A Lawrence
Livermore National Laboratory (LLNL) scientist, along with
his team, recently used radiocarbon dating to trace
carbon dioxide released to the atmosphere from the deep
ocean at the end of the last ice age.
Radiocarbon
dating employs the use of radioisotope carbon-14 to figure out the
age of ancient and prehistoric carbonaceous materials. This process
can be used on materials as old as 62,000 years old.
Tom
Guilderson, a scientist at the LLNL's Center for Accelerator Mass
Spectrometry and an author of the study, found that an increase
in atmospheric CO2 concentrations corresponded with a
decreased amount of carbon-14 relative to carbon-12 in the
atmosphere.
"This
suggests that there was a release of very 'old' or low 14/12CO2 from
the deep ocean to the atmosphere during the end of the last ice age,"
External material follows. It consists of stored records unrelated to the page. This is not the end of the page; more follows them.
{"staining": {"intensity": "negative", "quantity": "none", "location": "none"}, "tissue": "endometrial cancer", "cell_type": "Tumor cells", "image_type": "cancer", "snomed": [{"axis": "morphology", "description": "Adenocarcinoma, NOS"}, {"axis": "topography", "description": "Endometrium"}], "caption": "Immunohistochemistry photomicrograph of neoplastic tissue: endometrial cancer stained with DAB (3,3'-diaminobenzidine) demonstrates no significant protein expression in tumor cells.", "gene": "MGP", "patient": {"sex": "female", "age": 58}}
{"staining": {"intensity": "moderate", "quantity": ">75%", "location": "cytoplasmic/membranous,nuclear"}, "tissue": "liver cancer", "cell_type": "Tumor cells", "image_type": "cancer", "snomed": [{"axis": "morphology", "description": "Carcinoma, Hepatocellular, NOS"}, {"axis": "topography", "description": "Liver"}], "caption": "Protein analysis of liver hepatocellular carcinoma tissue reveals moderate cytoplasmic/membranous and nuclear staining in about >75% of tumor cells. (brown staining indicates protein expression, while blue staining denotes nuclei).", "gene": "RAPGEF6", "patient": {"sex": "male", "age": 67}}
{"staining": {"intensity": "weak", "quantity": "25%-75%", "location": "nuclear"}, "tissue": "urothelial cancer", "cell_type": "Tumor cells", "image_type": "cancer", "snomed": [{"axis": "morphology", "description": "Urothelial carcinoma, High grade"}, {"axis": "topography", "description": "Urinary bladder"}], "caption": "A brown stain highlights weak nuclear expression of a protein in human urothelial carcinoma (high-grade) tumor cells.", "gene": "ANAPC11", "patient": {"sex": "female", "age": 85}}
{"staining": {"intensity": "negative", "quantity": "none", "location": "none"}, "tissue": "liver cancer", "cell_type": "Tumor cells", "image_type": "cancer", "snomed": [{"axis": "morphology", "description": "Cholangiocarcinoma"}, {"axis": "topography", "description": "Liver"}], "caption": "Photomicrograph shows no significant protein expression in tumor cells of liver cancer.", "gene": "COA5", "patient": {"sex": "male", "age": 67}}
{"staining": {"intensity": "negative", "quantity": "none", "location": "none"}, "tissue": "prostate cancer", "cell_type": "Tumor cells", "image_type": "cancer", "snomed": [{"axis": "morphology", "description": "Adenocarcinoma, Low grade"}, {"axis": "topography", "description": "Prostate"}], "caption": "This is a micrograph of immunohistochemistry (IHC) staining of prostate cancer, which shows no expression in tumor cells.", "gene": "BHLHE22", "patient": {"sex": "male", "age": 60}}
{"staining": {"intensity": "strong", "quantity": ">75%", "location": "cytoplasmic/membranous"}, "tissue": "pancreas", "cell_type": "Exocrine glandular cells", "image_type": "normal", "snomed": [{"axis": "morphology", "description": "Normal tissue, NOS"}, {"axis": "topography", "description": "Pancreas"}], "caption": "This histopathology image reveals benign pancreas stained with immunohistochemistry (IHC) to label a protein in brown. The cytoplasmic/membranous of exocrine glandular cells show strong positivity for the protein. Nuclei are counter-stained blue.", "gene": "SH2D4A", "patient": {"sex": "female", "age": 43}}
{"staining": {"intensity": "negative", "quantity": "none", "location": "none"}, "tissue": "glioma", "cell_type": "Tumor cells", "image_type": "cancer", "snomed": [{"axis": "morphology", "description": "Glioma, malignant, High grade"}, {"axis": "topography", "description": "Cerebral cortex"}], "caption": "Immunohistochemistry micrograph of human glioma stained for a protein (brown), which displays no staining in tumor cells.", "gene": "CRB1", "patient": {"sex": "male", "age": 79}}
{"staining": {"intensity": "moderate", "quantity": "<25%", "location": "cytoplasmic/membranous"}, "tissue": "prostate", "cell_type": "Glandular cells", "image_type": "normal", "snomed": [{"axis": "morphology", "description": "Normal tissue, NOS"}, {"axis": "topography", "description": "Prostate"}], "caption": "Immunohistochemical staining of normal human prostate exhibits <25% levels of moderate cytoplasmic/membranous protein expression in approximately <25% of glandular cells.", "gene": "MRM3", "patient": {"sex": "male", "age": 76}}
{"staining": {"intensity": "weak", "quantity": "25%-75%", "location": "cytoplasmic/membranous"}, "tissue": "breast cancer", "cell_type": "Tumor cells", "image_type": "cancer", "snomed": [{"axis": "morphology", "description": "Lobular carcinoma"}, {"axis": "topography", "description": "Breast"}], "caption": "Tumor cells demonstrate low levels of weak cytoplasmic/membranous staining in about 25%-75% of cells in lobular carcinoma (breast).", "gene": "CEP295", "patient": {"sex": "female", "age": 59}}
said Guilderson. He noted that CO2 release may increase the rate at
which ice melts after an ice age.
Ocean
circulation regulates radiocarbon in the atmosphere, and in turn,
this regulates the sequestration of carbon
dioxide in the deep ocean by atmosphere-ocean carbon
exchange. Around 110,000 to 10,000 years ago when the last ice age
occurred, lower atmospheric carbon dioxide levels coincided with
increased atmospheric radiocarbon concentrations, which have been
"credited to great storage of CO2 in a poorly ventilated abyssal
ocean." The circulation of the ocean was drastically different
back then, and Guilderson admits that he and his team do not fully
understand the manner in which carbon was stored in deep ocean at
that time.
The
team dated two sediment cores from the subtropic South Pacific near
New Zealand and the sub-Antarctic to be approximately 13,000 and
19,000 years old. Guilderson was able to determine when the large CO2
release occurred using the carbon-14 in the cores. Also, he was able
to determine the ocean pathway by which it escaped.
"In
this case, the absence of a signal is telling us something
important," said Guilderson. "Deeper waters substantially
depleted in carbon-14 were drawn to the upper layers and this is the
main source of the CO2 during deglaciation. Data suggests that the
upwelling of this water occurred in the Southern Ocean, near
Antarctica. In our cores off New Zealand, which lie in the path of
waters which 'turn over' in the Southern Ocean, we don't find
anomalously low carbon-14/12 ratios.
"This
implies that either water which upwelled in the Southern Ocean, after
16,500 years ago, had a vigorous exchange with the atmosphere,
allowing its 14C-clock to be reset, or the circulation was
significantly different than what the current paradigm is. If the
paradigm is wrong, then during the glacial and deglaciation, the
North Pacific is much more important than we give it credit for."
This
carbon dioxide release sped up the melting, but when asked about
CO2's contribution to
global
warming today, Guilderson said this release of CO2 from the
last ice age "is not relevant." But he did mention that he
has used radiocarbon dating on CO2 in the atmosphere today, and that
isotopic signature shows that use of fossil fuels is what is causing
global warming.
The
study was published in the August 26 edition of Nature.